2021 single by Dean Brody

"Lightning Bug" is a song written and recorded by Canadian country artist Dean Brody. The song was released to radio in April 2021, as the fourth single from Brody's seventh studio album Boys.

==Background==
Brody wrote "Lightning Bug" by himself, and it was inspired by one of his first songwriting trips to Nashville, Tennessee. He remarked that he wanted to write a song "that captured the magic of being caught up in a warm summer night. It’s meant to tell the story of being in love with that special someone, with an almost dreamlike soundscape".

==Critical reception==
Nanci Dagg of Canadian Beats Media referred to the track as a "heartfelt love song", adding that it "takes listeners to that place where those magical memories of falling in love happen while providing everyone that listens to it a bright spot in what has been a challenging year for us all". Courtney Fielder of Country100.7 called the song a "hit", saying it was released "just in time for summer".

==Commercial performance==
"Lightning Bug" peaked at number 78 on the Canadian Hot 100 for the week of August 7, 2021. It also peaked at number seven on the Billboard Canada Country chart for the same week, marking Brody's twenty-ninth career top ten hit.

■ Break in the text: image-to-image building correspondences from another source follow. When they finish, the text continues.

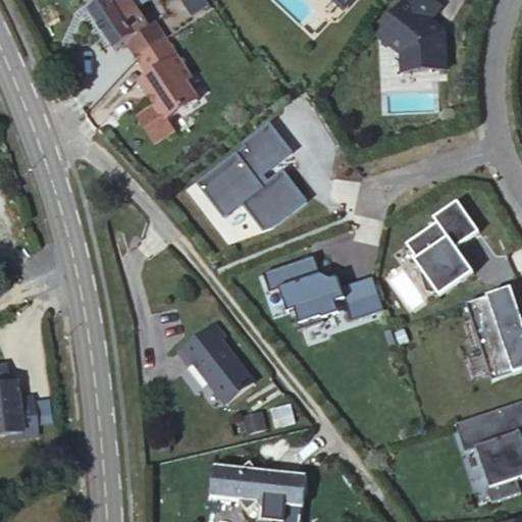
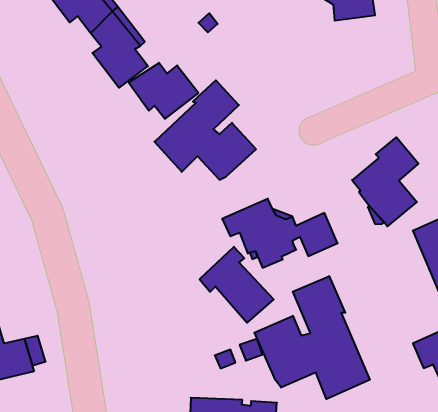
building: none -> [128,63,198,119]
building: [176,316,254,399] -> [200,247,274,323]
building: none -> [254,276,370,399]

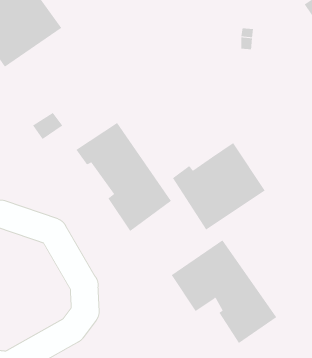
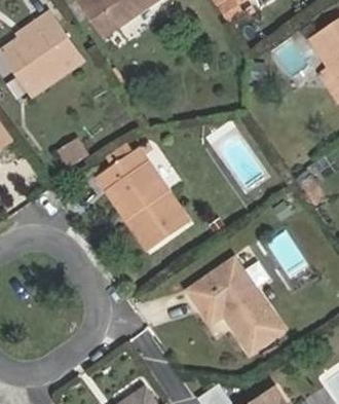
building: [172,142,265,230] -> none

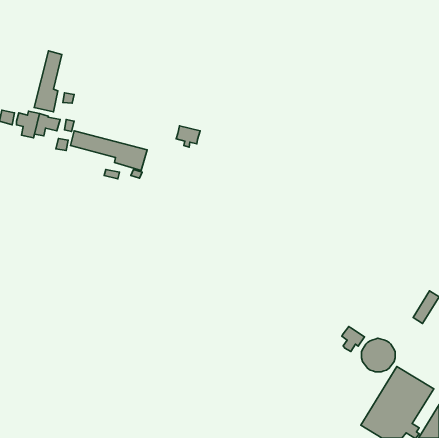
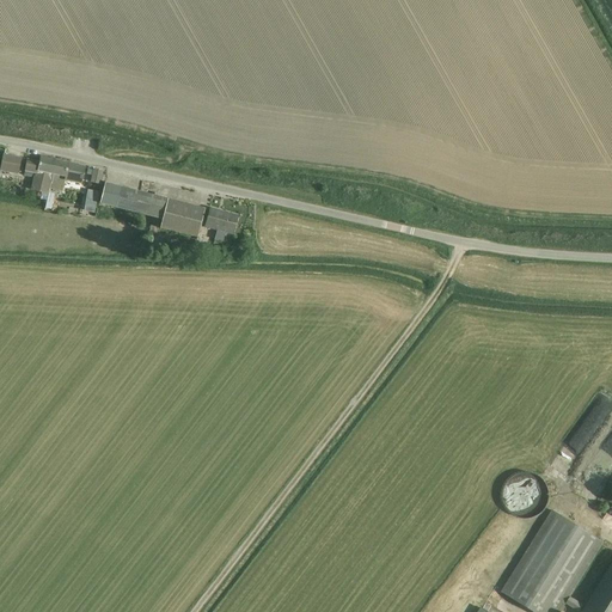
building: [34,51,62,112] -> none
building: [176,126,200,147] -> [203,207,237,237]
building: [342,326,364,351] -> none

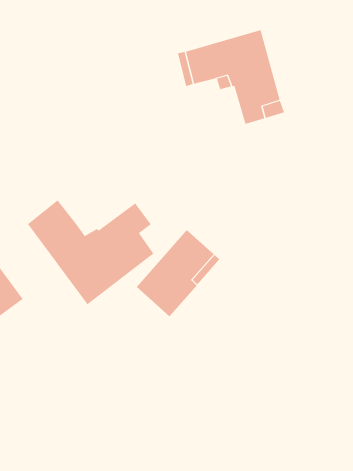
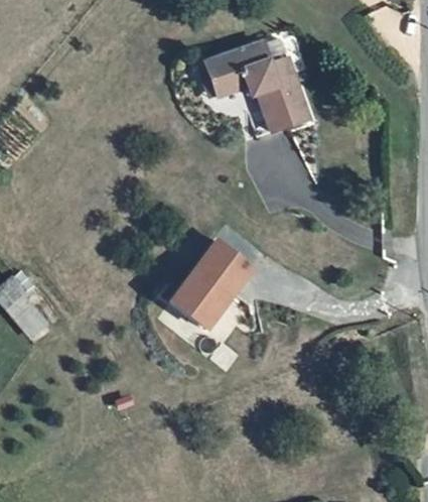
building: [27,200,154,305] -> none

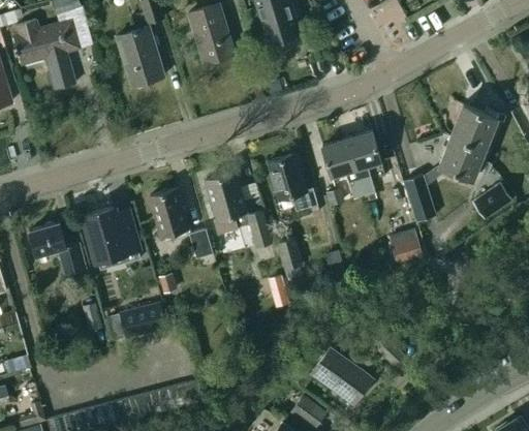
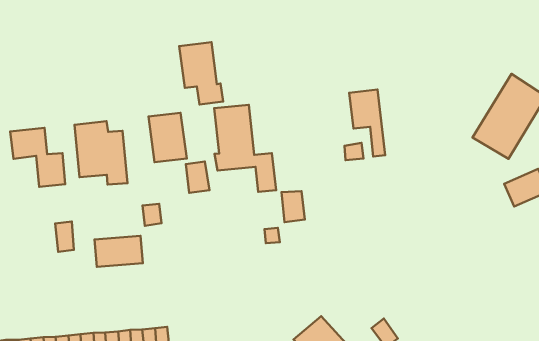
building: [347,131,381,195] -> none
building: [268,154,315,211] -> [179,42,223,105]
building: [405,175,437,221] -> none
building: [392,238,423,264] -> none

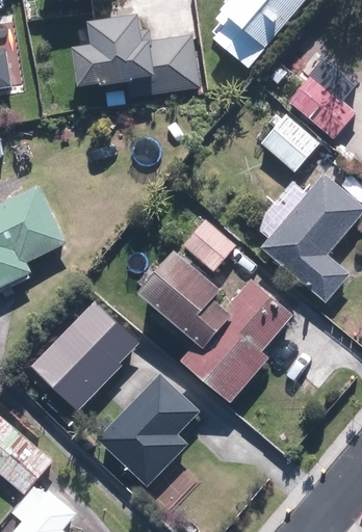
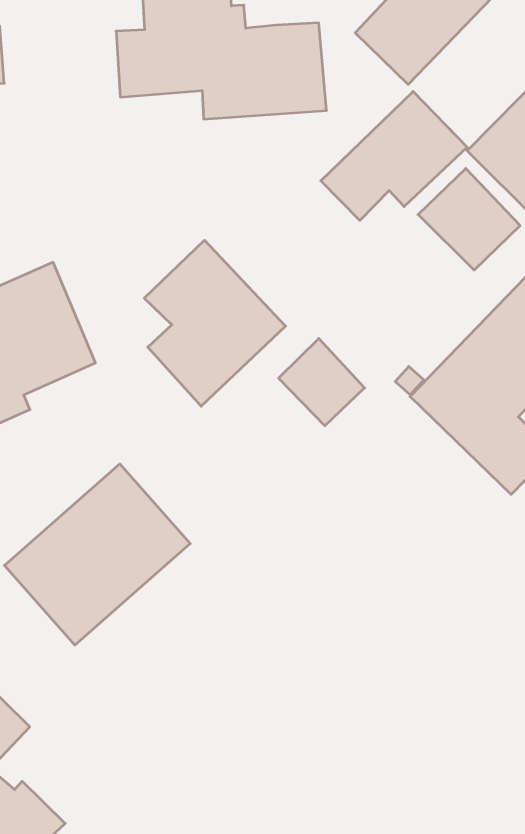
building: none -> [321,91,467,220]
building: none -> [144,240,286,406]
building: [140,252,289,402] -> none
building: [99,373,200,485] -> none

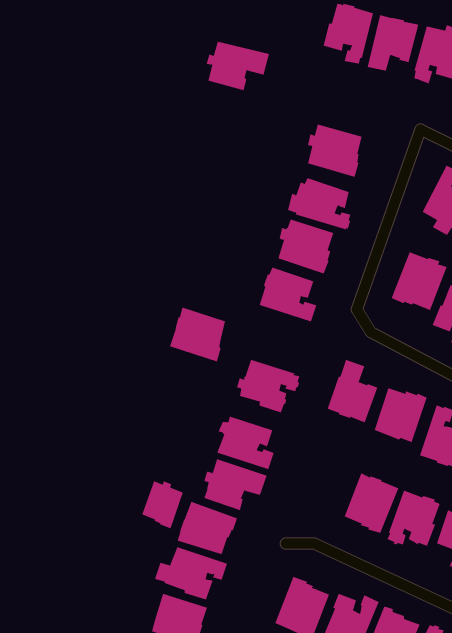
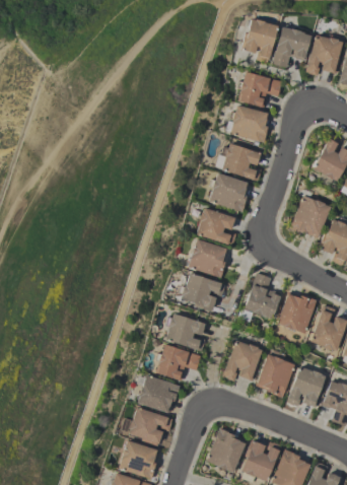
building: [206,41,270,91] -> [237,72,283,108]
building: [169,307,226,362] -> [188,238,228,278]
building: none -> [223,341,263,382]
building: [142,481,184,529] -> none

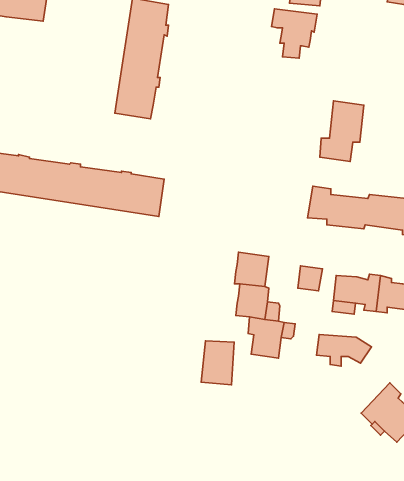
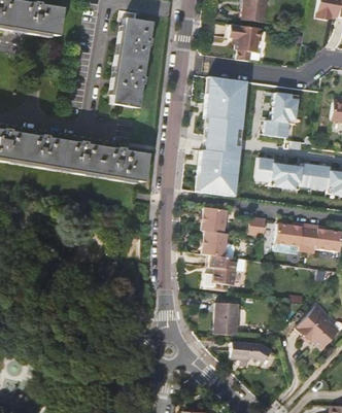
building: none -> [196,78,245,198]
building: [316,334,371,366] -> [230,343,271,367]
building: [201,341,234,385] -> [213,303,238,336]

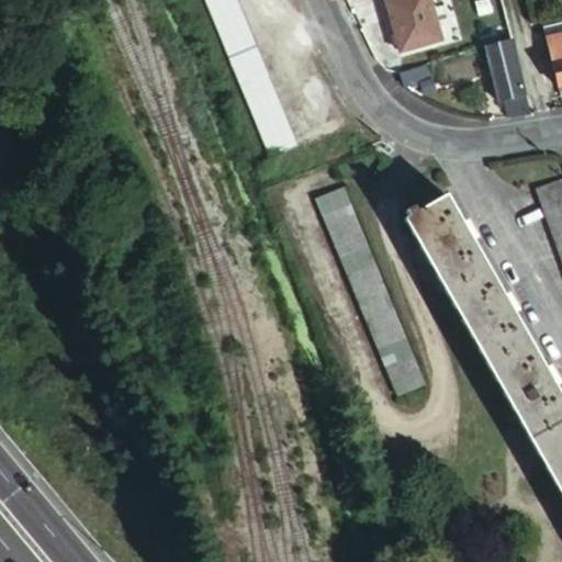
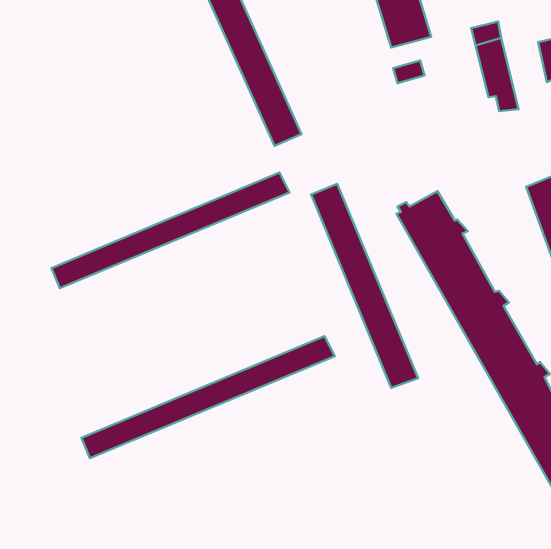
building: none -> [51,173,290,288]
building: none -> [82,336,335,458]

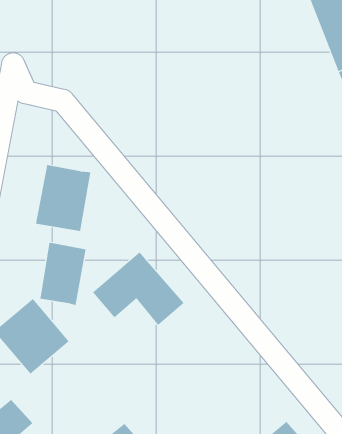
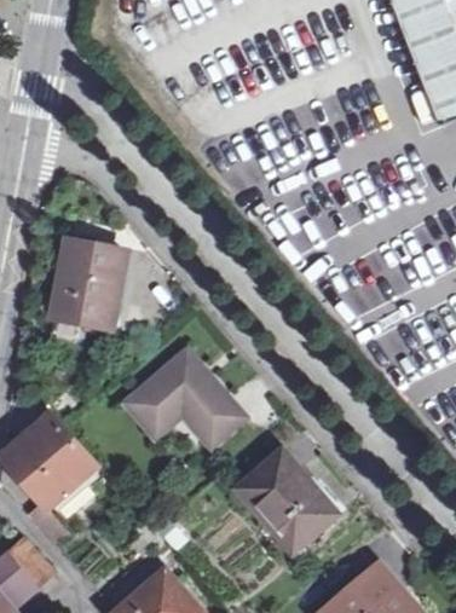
building: [40,242,86,306] -> none
building: none -> [239,452,335,547]

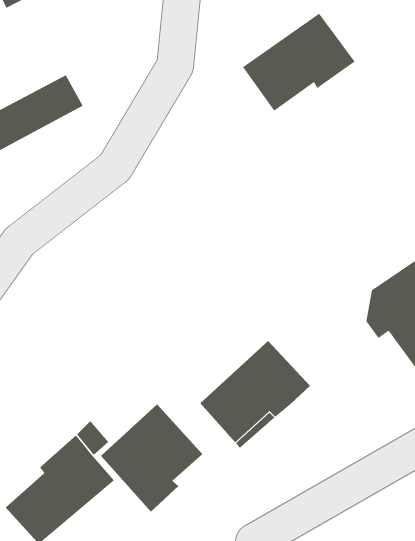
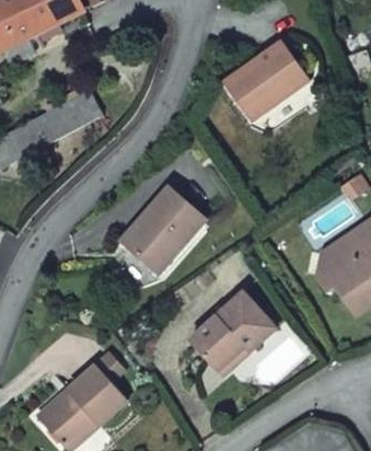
building: none -> [123,189,201,275]
building: [100,404,203,512] -> none

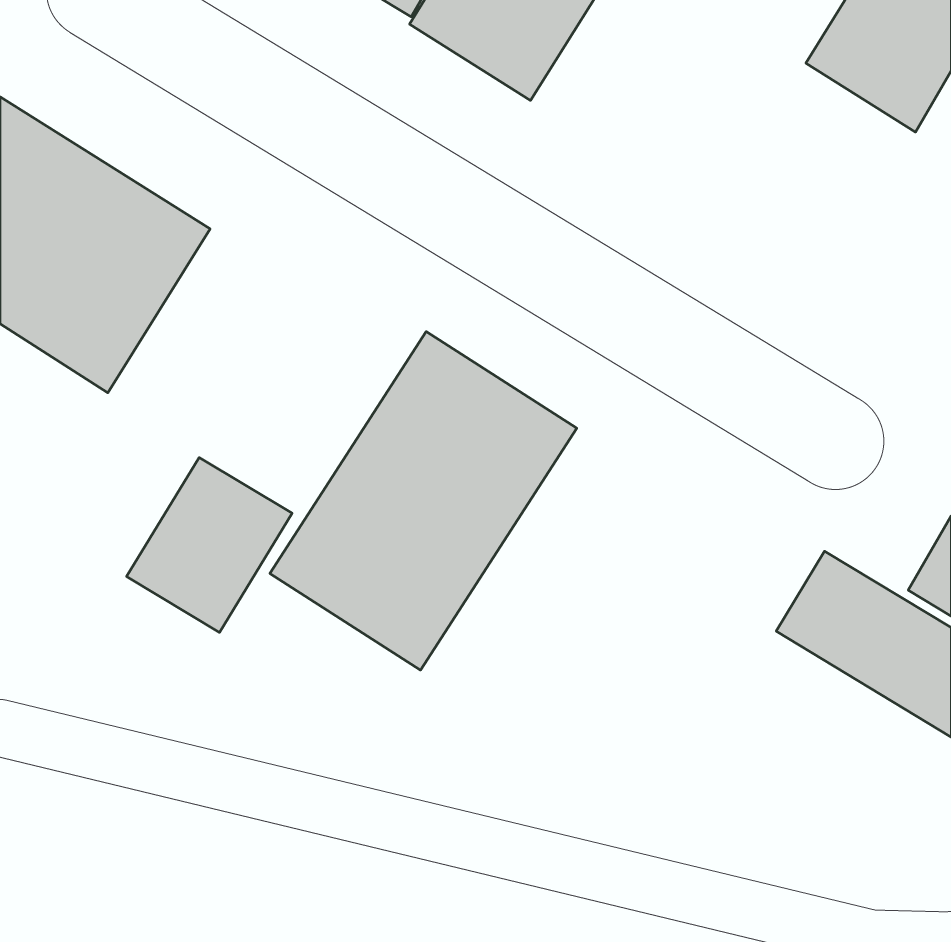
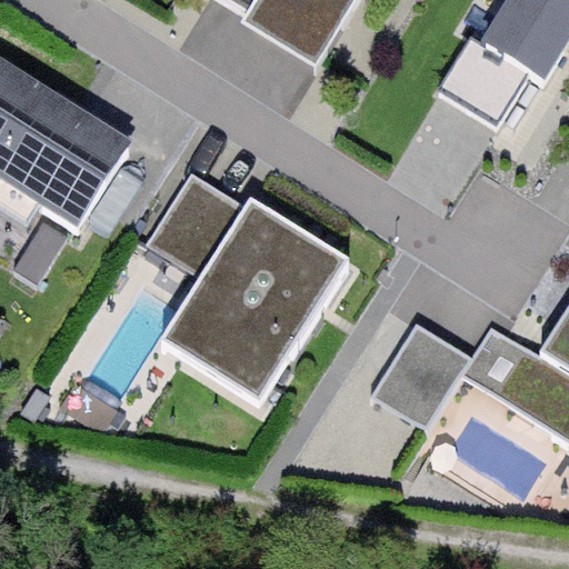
building: none -> [442,40,530,124]
building: [127,457,292,632] -> [148,171,247,276]
building: none -> [373,323,471,429]

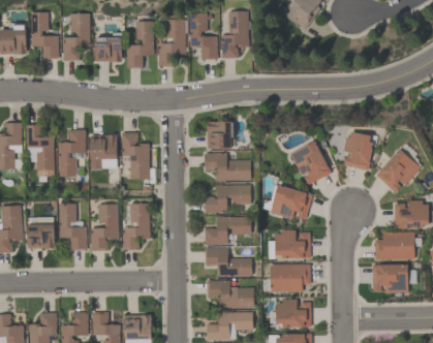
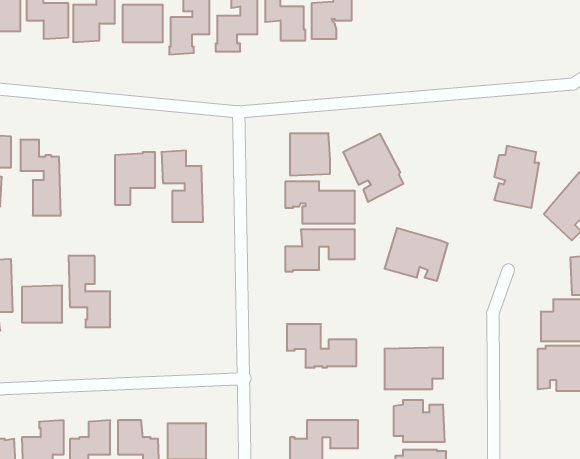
building: [57,129,85,178] -> none
building: [290,139,331,185] -> [343,134,403,202]
building: [123,202,151,249] -> none
building: [90,204,118,250] -> none
building: [204,216,250,245] -> none
building: [275,229,309,258] -> none
building: [207,280,253,308] -> none

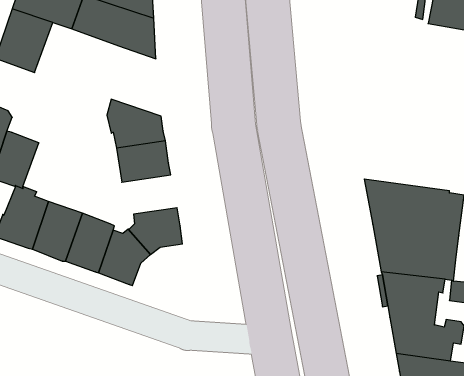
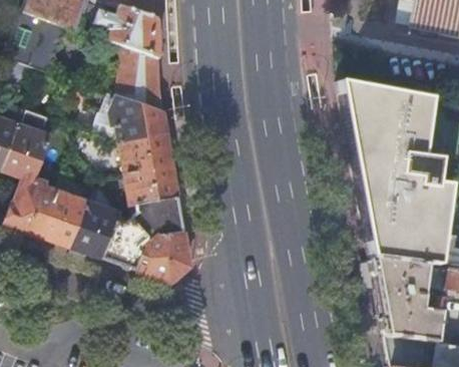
building: none -> [118,44,165,110]
building: none -> [341,79,440,180]
building: none -> [128,165,180,204]
building: none -> [138,231,191,282]

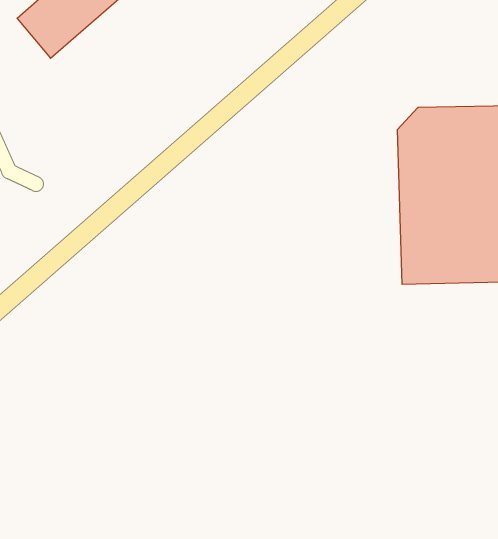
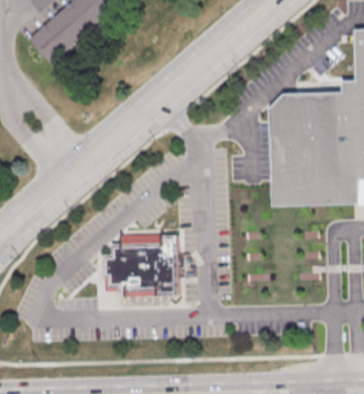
building: none -> [105,235,178,297]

It has been certified Gold by Music Canada.

==Charts==

Chart performance for "Lightning Bug"
| Chart (2021) | Peak position |
|---|---|
| Canada (Canadian Hot 100) | 78 |
| Canada Country (Billboard) | 7 |

==Certifications==

| Region | Certification | Certified units/sales |
| Canada (Music Canada) | Gold | 40,000^{‡} |
^{‡} Sales+streaming figures based on certification alone.